By Hilary White

ROME, November 19, 2008 ( ) – In a lengthy interview, Bishop Patrick O’Donohue of Lancaster, UK, said that English Catholic bishops have “been inhibited about openly admitting the sickness” and “widespread dissent” from authentic Catholic moral teaching in the Church.

Speaking to Dominic Baster of Zenit, a Rome-based Catholic news agency, Bishop O’Donohue said, “If we fail in our duty of presenting the truths of the faith, it is not only the Church that suffers, but also wider society.”

Earlier this year, Bishop O’Donohue issued a pair of documents calling for radical reforms to the Catholic schools in his diocese and to the Catholic Church in England in general. The publication of “Fit for Mission? Church,” and “Fit for Mission? Schools,” brought both high praise from the Vatican and condemnation from secularists in Parliament. More significant, perhaps, has been the silence of the rest of the Catholic hierarchy of England and Wales on both documents.

The bishop said the problem of widespread dissent and secularisation has stemmed from a misapplication of mass education since the Second World War. While the wider availability of higher education has provided many benefits, it has had its “dark side,” he said. These have included the growth of anti-human and anti-religious philosophies such as radical skepticism, positivism, utilitarianism and relativism.

“Taken together,” he said, “these intellectual trends have resulted in a fragmented society that marginalizes God, with many people mistakenly thinking they can live happy and productive lives without him.”

Education in these philosophical trends, he said, has led to the corruption in the Church. Educated Catholics who were “most exposed to the intellectual and moral spirit of the age,” have gone on to hold positions of influence and authority in the Church and have spread their “so-called loyal dissent, causing confusion and discord.” In addition, he said that the “relentless diatribe” against Christianity in the popular media “has undermined the confidence of the ordinary faithful in the Church.”

Bishop O’Donohue’s analysis was borne out in the reaction to his two documents on schools and the Church. He told Zenit that he was “surprised” both by the level of support and of “hostility” he received in and out of the Church.

“All I have done is reiterate and explain the teachings of the Church as expressed in the documents of the Second Vatican Council and the Catechism of the Catholic Church.

“Many read the documents as my attempt to turn the clock back. This is not my intention at all. What this dismissive response reveals is my critic’s rejection of a fundamental component of Catholicism,” he said. “We must challenge this poverty of imagination regarding the communication of the fullness of the faith,” he added.

So outraged were secularist MPs by the bishop’s requirement of Catholic orthodoxy in his schools, that they demanded his presence at a Commons Committee hearing where he was accused of trying to establish religious “fundamentalism.” His insistence on crucifixes in every classroom, “sex-education” based on the principles of chastity and the sanctity of marriage, no school fundraising for anti-life groups, and religious education based firmly in the Catechism of the Catholic Church, infuriated authorities who had grown accustomed to a less forthrightly orthodox Catholic school system.

In the second document, “Fit for Mission?

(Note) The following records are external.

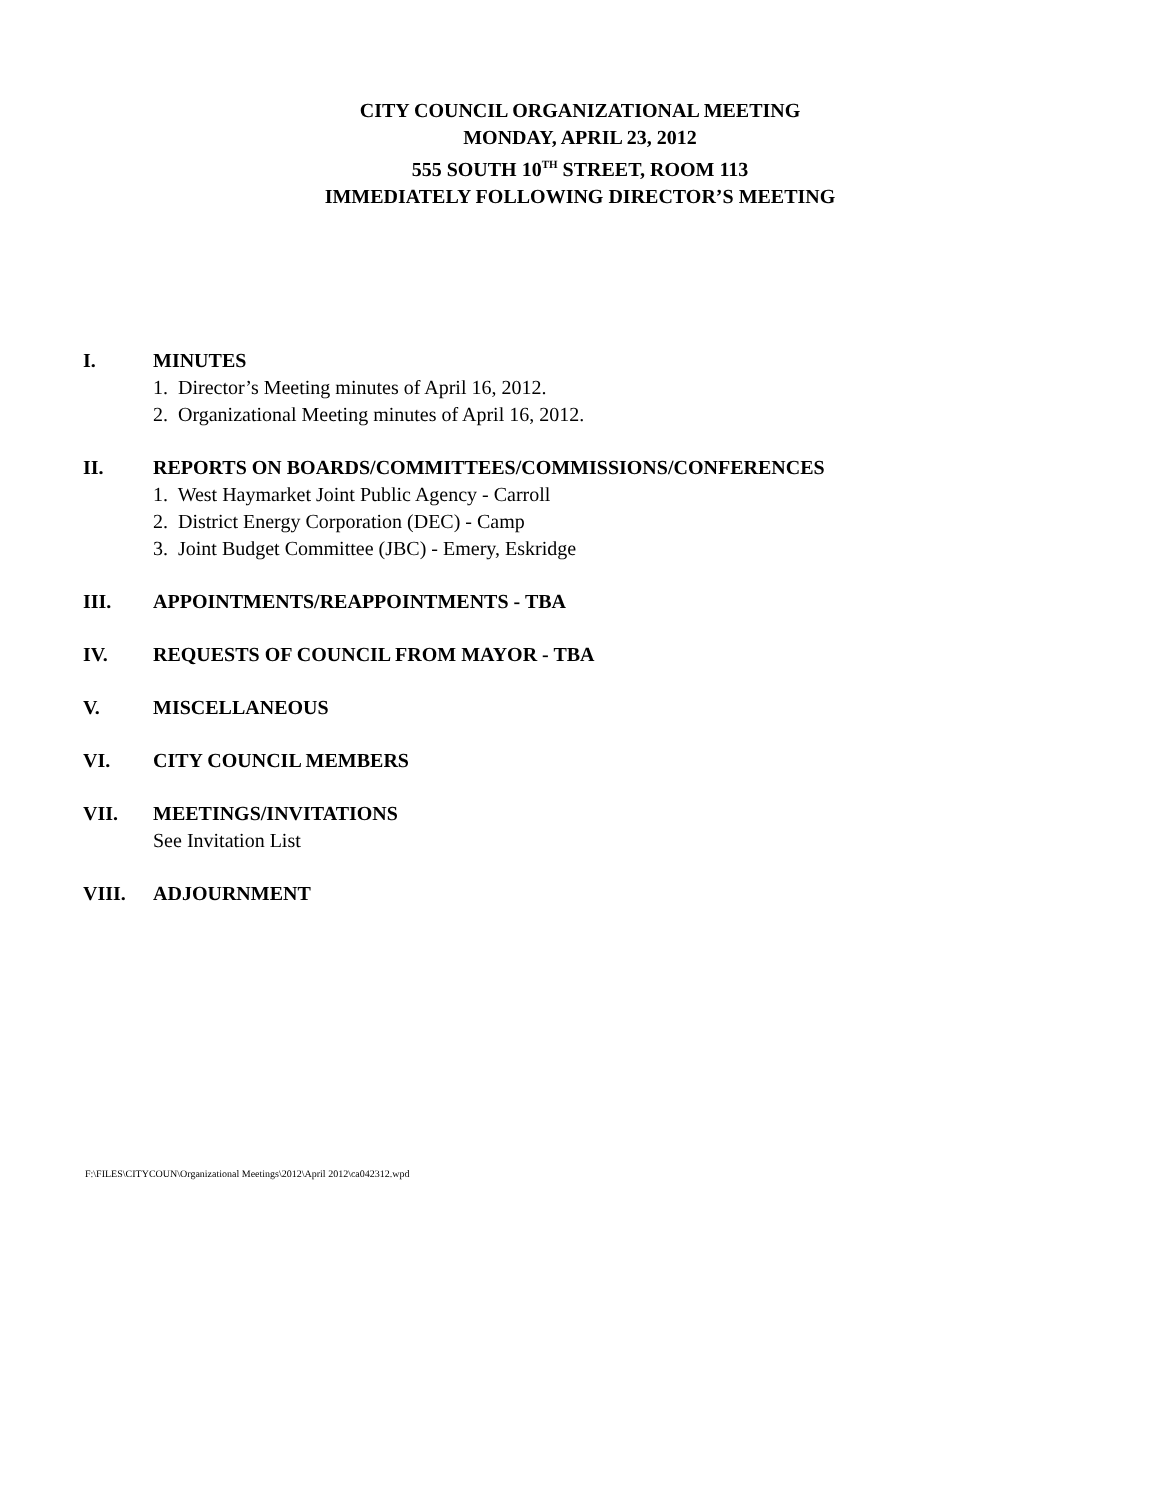CITY COUNCIL ORGANIZATIONAL MEETING
MONDAY, APRIL 23, 2012
555 SOUTH 10<sup>TH</sup> STREET, ROOM 113
IMMEDIATELY FOLLOWING DIRECTOR’S MEETING
I. MINUTES
1. Director’s Meeting minutes of April 16, 2012.
2. Organizational Meeting minutes of April 16, 2012.
II. REPORTS ON BOARDS/COMMITTEES/COMMISSIONS/CONFERENCES
1. West Haymarket Joint Public Agency - Carroll
2. District Energy Corporation (DEC) - Camp
3. Joint Budget Committee (JBC) - Emery, Eskridge
III. APPOINTMENTS/REAPPOINTMENTS - TBA
IV. REQUESTS OF COUNCIL FROM MAYOR - TBA
V. MISCELLANEOUS
VI. CITY COUNCIL MEMBERS
VII. MEETINGS/INVITATIONS
See Invitation List
VIII. ADJOURNMENT
F:\FILES\CITYCOUN\Organizational Meetings\2012\April 2012\ca042312.wpd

Church,” Bishop O’Donohue called for the restoration of the full adherence to Catholic teaching on faith and morals in the Catholic institution of England and Wales, long known as one of the most “liberal” of the world’s national hierarchies. In the second document, he asked, “Have we forgotten what it means to be Catholic?”

“We have all witnessed with alarm many who profess to be Catholics disavowing the Church’s teaching authority … dismissing apostolic traditions and the doctrines of the Fathers and giving the place of honour to the fashionable opinions of society.”

Concluding his remarks to Zenit, Bishop O’Donohue said, “It is easy sometimes to become despondent about the state of the Church in England and Wales,” but added that the hope of the Church lies in the Resurrection of Christ.

“The principle challenge,” he said, “is the rejection of obedience in the Church, due to the modern emergence of a secularist-minded people.”

“The idea of obedience and humility toward God’s truth are totally alien to many in this age of assertive individualism.

“To avail ourselves of the riches of God’s doctrine we must not approach it with the attitude of consumers, who pick and choose according to taste and personal comfort. We must allow the word of God to judge and challenge us, and sometimes this is hard and uncomfortable.”